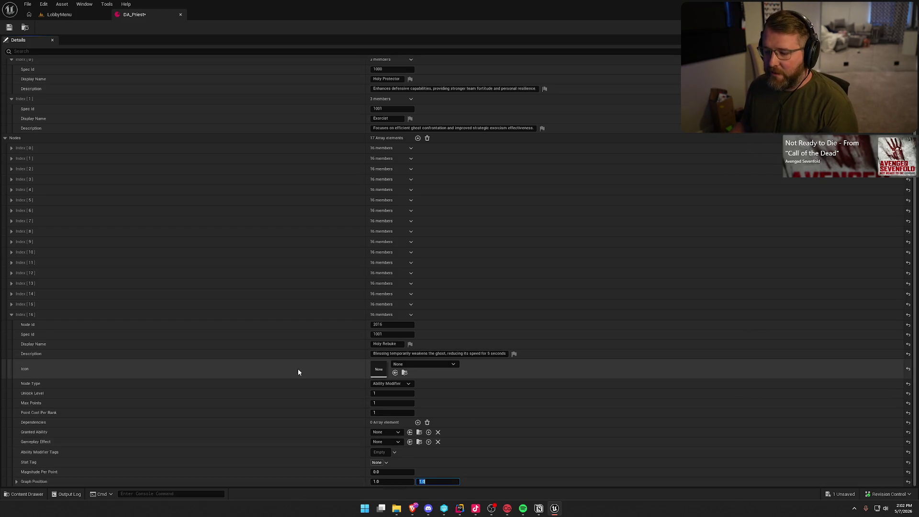
{"action": "left_click", "coordinate": [332, 370]}
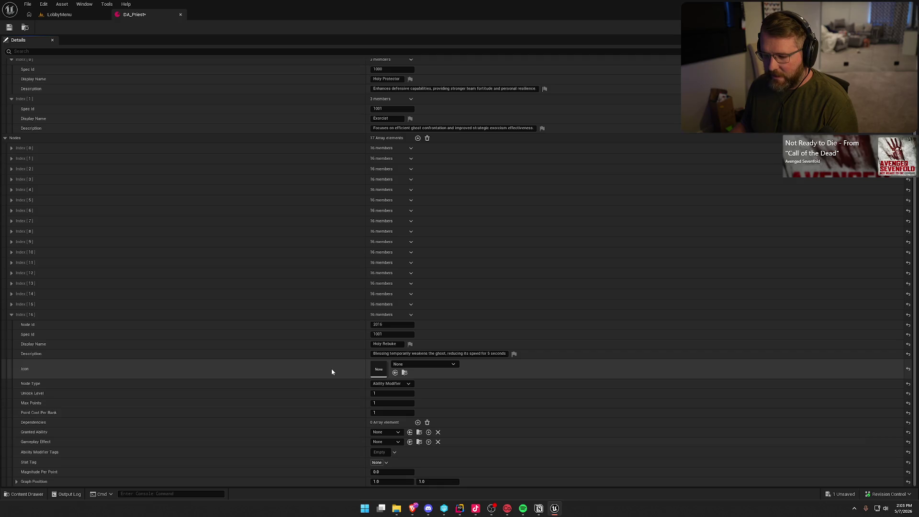
Collapse Index 16 and add Index 17 with Node Id 2017 and Spec Id 1001.
{"action": "left_click", "coordinate": [13, 317]}
{"action": "left_click", "coordinate": [420, 171]}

┄┄┄┄┄┄

Task item: I'd like every line with the string "coordinate" copied from the listing.

Exercise solution:
{"action": "left_click", "coordinate": [332, 370]}
{"action": "left_click", "coordinate": [13, 317]}
{"action": "left_click", "coordinate": [420, 171]}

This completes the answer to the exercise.